Des chercheurs ont testé chez leurs étudiants la prise de 100 mg de caféine (soit environ une tasse) plus d’une heure avant une conférence universitaire. Ceux-ci ont ensuite rempli un questionnaire afin d’estimer leurs sensations après ce travail intellectuel prolongé. Il s’avère que ces derniers se sentaient bien éveillés, alertes et énergiques, malgré l’effort de concentration fourni.

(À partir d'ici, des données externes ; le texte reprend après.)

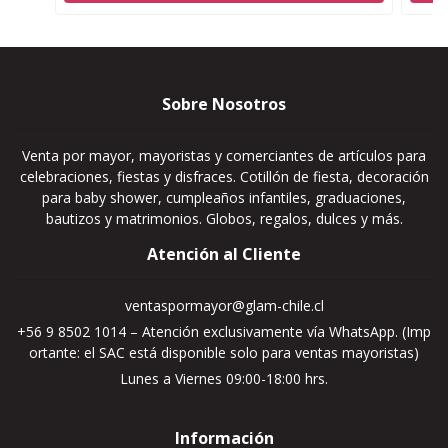
Sobre Nosotros
Venta por mayor, mayoristas y comerciantes de artículos para
celebraciones, fiestas y disfraces. Cotillón de fiesta, decoración
para baby shower, cumpleaños infantiles, graduaciones,
bautizos y matrimonios. Globos, regalos, dulces y más.
Atención al Cliente
ventaspormayor@glam-chile.cl
+56 9 8502 1014 – Atención exclusivamente vía WhatsApp. (Imp
ortante: el SAC está disponible solo para ventas mayoristas)
Lunes a Viernes 09:00-18:00 hrs.
Información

Les effets du café sont également intéressants en situation de privation de sommeil ou dans le cas de travaux répétitifs, prolongés et ennuyeux, lorsque le niveau de vigilance est préalablement diminué.

Autre aspect des performances cognitives : la mémorisation. Le café n’améliore pas directement les capacités d’apprentissage, mais sa consommation agit sur la première étape de mémorisation : l’encodage. C’est ce processus qui permet de retenir à long terme un évènement, en lui associant d’autres perceptions, renforçant ainsi sa mémorisation.